● **Texto mostrado**
________________

01 de junio, 2020 - 20:08

Pensar que uno podría haberse tomado el 50, que paraba en la esquina de casa, pero prefería el 70 porque era diferente. Porque lo tomábamos en la parada del control que era como vivir la génesis de la mismísima creación.

El 50 ya venía desde Villa Nueva, con paradas insoslayables a lo largo de Belgrano y encima era más vueltero que el final de Now I'm Here en Queen Live Killers. Por eso elegíamos el 70' que abordábamos en Malvinas y Obligado, y en ese mundo de 20 asientos, pasábamos derecho para el fondo para ser testigos de como iba poblándose el bondi con los rostros comunes de todos los días.

Un portero de la casa de gobierno, el bancario de bigotito también profesor de folclore, los hermanos Reyes, los Garrafo, los Perrota, el Cogote Dillon, más para la O 'Brien (la obrayiam) las chicas que endulzaban nuestras miradas como una tal Amanda, otra Sandra y también hacían un pasito para atrás allí dónde había lugar y sino se corren por adelante no bajan, los rockeritos que ya tocaban como el Joseph González, los Espinoza que mirábamos entre la admiración y la envidia...

Al final, pasando el 77 de la plataforma de Churrico, dejando San José atrás y la costanera, el 70 bajaba al centro, y literalmente era así por esa insólita bandeja de entrada de la calle Buenos Aires. ¿Alguien se percató que junto con Alem son las únicas entradas empinadas a la Ciudad?

Después el Bondi ganaba las calles céntricas y era como un alivio para el chofer: porque las voces ruidosas dejaban de emitir sobre si escuchaste el último de Led Zeppelin y el de Pastoral, o sobre las propuestas de un tal Maranatha o de un descontextualizado Testigo de Jehová que nos quería arruinar la única alegría siendo pobres.

Y él llegaba al Judicial, al SUPE, al Serrano con el libre deuda para dar la vuelta por el oeste y nosotros nos íbamos quedando por la Plaza Independencia y la Casa de Gobierno que nos recibían para un día más de nuestras vidas de pibes secundarios. Y ahí confluíamos con los 90 del Oeste, los 30 y 40 de la San Martín Sur y la embajada norteña de los 60 y 80.

________________

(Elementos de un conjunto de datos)
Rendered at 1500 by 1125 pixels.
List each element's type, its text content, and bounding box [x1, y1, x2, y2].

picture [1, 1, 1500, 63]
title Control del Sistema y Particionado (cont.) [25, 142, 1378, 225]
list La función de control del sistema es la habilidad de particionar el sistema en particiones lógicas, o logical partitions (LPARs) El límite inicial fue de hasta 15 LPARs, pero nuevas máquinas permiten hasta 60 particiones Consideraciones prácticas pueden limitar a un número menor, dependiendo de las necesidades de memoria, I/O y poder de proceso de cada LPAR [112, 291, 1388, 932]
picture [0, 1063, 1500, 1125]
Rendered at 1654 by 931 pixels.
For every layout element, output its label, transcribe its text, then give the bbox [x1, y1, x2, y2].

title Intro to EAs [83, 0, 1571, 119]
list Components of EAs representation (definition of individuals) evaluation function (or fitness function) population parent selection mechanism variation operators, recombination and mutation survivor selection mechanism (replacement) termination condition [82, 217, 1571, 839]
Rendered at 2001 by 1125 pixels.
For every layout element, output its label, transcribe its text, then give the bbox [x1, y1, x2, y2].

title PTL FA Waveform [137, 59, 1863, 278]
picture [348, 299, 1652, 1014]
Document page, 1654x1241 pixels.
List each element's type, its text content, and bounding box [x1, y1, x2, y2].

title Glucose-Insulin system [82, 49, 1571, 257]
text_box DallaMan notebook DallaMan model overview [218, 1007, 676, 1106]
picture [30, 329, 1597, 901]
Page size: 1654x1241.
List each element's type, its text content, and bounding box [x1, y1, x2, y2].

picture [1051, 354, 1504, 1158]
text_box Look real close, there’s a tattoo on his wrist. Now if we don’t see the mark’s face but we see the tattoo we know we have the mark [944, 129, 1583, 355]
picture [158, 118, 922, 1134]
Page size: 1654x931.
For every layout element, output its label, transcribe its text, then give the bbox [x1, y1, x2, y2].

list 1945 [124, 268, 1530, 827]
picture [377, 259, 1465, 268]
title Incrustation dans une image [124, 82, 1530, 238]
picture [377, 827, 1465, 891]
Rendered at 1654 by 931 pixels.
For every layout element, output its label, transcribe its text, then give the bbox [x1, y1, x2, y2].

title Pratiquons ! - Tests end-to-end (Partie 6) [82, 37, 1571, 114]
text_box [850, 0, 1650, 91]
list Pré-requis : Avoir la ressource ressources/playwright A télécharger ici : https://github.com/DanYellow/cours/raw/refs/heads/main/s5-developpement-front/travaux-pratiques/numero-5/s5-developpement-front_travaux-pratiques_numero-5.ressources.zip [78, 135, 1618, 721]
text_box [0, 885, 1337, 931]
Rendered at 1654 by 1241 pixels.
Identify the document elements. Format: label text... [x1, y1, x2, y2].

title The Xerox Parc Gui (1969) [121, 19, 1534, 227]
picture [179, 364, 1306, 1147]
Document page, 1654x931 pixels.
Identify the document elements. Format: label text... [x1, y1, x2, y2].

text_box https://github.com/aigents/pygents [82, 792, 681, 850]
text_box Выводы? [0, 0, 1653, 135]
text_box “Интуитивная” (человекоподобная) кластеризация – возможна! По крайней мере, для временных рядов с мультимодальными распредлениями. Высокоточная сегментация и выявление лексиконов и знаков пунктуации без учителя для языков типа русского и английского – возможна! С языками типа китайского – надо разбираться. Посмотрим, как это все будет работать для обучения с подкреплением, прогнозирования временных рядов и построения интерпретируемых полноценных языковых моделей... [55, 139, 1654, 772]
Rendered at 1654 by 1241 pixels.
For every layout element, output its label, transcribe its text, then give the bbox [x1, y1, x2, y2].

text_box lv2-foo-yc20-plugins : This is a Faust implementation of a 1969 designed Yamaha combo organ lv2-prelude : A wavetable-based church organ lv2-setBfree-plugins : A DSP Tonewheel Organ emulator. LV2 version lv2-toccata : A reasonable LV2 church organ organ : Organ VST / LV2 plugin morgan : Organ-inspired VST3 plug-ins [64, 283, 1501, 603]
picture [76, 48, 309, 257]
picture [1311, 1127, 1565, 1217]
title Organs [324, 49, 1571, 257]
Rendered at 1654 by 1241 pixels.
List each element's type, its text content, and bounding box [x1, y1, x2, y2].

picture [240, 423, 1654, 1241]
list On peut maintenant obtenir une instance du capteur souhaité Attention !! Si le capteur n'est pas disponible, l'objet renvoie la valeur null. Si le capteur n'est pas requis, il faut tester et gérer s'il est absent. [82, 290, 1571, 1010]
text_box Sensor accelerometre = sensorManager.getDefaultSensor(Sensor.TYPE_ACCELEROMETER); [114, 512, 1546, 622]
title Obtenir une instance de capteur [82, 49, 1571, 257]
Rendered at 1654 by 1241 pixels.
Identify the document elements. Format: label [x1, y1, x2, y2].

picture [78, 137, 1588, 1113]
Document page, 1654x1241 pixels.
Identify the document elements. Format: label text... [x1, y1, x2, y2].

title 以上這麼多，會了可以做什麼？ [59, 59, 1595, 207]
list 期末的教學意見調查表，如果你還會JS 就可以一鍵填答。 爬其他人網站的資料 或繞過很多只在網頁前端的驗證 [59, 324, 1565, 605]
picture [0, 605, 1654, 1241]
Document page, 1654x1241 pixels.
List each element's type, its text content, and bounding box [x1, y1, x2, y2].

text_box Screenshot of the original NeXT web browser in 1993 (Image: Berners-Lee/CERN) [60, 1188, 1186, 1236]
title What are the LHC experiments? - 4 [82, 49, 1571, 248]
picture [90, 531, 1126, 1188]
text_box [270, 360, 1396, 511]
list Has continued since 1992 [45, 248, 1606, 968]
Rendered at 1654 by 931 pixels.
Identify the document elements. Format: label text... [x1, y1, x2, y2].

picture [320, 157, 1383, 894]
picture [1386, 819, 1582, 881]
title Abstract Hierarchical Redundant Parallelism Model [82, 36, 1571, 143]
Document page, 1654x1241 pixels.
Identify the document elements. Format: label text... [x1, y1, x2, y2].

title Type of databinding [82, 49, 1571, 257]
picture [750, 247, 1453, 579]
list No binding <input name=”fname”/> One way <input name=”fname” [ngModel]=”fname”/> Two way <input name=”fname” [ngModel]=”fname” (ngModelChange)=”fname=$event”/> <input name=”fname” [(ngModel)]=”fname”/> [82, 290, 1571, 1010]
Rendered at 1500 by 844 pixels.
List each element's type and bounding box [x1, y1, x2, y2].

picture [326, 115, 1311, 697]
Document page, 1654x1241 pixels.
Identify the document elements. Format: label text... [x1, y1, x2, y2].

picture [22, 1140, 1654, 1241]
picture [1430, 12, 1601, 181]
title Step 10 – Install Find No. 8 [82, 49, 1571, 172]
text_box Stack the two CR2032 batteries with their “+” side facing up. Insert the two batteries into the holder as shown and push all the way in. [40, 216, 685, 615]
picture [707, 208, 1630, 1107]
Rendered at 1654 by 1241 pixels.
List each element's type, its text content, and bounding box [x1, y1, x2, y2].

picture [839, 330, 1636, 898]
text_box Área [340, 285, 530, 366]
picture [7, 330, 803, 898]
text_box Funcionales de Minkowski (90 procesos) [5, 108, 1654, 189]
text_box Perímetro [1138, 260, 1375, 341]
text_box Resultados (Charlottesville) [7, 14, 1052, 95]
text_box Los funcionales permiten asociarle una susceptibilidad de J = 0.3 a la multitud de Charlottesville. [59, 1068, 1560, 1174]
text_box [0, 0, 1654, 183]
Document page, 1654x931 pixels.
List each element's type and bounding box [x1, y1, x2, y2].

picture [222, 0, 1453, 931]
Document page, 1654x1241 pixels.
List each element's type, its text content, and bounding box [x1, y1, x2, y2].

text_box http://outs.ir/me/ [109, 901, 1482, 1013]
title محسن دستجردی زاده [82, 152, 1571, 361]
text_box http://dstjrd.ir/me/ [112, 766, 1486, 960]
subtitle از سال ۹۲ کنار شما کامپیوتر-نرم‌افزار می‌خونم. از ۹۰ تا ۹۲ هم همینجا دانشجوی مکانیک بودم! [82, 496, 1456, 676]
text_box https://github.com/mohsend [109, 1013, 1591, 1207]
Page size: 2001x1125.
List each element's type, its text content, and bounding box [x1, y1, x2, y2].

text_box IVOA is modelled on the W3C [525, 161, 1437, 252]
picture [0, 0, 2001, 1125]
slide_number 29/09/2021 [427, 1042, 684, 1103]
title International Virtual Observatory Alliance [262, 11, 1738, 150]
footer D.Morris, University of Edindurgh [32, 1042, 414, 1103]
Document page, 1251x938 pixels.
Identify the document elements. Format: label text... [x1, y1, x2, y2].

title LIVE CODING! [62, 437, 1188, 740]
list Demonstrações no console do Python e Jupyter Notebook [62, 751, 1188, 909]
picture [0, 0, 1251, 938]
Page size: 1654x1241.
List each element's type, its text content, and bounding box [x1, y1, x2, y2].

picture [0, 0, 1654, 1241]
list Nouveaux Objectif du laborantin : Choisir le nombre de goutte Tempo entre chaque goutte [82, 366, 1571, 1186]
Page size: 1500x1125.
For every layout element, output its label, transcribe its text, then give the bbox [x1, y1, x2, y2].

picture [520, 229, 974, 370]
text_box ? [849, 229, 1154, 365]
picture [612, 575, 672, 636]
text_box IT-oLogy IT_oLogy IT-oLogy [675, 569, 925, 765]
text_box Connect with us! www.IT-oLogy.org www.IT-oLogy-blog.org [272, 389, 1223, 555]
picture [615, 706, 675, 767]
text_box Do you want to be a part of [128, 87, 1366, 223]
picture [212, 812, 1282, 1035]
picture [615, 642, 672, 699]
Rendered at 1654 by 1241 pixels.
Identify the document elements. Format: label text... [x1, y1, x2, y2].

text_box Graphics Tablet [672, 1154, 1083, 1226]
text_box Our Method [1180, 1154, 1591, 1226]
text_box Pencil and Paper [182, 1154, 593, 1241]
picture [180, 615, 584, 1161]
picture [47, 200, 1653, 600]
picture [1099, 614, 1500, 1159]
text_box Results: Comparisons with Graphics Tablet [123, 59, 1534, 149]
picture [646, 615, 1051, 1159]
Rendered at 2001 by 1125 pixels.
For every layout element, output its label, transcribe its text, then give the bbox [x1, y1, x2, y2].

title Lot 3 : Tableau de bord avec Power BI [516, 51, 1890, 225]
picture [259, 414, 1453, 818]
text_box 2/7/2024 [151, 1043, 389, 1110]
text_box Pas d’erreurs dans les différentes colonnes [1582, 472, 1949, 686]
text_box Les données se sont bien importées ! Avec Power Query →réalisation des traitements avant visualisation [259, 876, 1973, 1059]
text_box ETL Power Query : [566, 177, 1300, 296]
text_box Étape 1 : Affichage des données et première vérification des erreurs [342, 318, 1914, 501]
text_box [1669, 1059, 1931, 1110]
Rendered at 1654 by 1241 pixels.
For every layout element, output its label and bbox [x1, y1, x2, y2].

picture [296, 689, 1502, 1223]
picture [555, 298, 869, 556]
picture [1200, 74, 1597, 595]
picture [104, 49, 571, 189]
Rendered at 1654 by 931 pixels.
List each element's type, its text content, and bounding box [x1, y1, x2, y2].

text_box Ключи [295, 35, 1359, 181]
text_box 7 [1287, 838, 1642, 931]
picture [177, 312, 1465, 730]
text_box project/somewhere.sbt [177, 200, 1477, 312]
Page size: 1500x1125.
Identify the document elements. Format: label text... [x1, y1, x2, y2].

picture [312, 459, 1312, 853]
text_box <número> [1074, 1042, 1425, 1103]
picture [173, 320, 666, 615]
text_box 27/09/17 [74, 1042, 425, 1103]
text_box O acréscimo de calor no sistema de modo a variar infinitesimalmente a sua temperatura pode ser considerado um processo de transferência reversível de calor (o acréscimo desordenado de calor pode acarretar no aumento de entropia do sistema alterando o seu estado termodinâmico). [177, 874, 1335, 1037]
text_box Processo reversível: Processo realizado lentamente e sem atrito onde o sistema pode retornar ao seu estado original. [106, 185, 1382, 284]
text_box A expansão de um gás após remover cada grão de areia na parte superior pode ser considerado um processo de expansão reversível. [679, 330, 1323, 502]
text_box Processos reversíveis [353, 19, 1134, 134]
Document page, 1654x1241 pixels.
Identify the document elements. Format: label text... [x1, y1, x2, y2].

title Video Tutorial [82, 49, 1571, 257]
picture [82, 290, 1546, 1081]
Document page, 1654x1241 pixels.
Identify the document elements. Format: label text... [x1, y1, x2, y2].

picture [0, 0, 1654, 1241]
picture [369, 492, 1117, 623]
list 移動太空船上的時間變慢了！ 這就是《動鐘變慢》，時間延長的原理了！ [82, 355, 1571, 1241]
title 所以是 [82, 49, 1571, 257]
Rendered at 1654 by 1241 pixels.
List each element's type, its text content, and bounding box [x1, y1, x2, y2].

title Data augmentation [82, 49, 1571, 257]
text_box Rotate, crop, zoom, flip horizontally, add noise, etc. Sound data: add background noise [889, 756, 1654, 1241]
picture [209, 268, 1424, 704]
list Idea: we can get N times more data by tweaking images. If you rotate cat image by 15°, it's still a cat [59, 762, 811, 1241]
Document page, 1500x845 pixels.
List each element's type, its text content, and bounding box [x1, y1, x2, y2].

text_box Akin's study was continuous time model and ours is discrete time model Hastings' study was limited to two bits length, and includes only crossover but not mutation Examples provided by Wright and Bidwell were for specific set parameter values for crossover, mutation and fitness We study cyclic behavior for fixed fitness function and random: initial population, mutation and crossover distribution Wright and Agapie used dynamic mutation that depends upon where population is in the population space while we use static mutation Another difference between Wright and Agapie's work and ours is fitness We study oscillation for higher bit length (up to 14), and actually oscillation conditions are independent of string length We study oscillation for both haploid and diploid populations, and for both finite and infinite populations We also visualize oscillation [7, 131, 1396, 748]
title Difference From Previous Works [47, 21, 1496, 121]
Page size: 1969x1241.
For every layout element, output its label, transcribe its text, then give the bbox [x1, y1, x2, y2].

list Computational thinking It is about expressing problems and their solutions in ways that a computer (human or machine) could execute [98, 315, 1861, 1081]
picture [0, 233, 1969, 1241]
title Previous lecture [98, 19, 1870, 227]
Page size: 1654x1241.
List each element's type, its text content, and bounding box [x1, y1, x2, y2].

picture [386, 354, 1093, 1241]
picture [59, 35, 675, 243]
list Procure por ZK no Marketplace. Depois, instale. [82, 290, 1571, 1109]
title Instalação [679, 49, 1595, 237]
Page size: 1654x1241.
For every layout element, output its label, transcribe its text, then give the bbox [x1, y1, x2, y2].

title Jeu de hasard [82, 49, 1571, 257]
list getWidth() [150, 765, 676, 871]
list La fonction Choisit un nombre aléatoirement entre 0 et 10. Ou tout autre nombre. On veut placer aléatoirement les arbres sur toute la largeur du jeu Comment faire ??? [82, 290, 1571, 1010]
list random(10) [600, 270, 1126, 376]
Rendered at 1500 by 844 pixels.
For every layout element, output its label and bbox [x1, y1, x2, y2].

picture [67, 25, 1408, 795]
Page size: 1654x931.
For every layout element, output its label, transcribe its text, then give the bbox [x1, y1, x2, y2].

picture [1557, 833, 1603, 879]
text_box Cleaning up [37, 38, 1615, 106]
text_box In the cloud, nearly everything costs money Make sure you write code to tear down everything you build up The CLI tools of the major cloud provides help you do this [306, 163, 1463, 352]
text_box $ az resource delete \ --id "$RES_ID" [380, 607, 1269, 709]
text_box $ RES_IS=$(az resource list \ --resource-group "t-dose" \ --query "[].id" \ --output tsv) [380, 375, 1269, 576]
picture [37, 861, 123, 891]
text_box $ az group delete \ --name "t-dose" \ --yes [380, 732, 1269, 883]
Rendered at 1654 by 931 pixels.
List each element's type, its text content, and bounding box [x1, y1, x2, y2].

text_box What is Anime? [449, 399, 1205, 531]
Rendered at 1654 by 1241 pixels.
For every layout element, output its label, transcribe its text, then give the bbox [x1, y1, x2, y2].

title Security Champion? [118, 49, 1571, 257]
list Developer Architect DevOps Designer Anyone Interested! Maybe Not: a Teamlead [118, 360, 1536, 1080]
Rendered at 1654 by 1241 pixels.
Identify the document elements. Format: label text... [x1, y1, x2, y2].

________________

● **Objetivos**
[1] Según el texto sobre el colectivo 70, ¿en qué esquina lo abordaban?
[2] Pasa a una tabla Markdown el tramo de los registros que empieza en la línea que contiene "Page size: 1969x1241." y termina en la que contiene "picture [0, 233, 1969, 1241]", ambas incluidas. Usa las columnas n y Línea, y deja fuera las líneas en blanco.

● **Respuestas**
[1] En Malvinas y Obligado.

[2]
| n | Línea |
|---|---|
| 1 | Page size: 1969x1241. |
| 2 | For every layout element, output its label, transcribe its text, then give the bbox [x1, y1, x2, y2]. |
| 3 | list Computational thinking It is about expressing problems and their solutions in ways that a computer (human or machine) could execute [98, 315, 1861, 1081] |
| 4 | picture [0, 233, 1969, 1241] |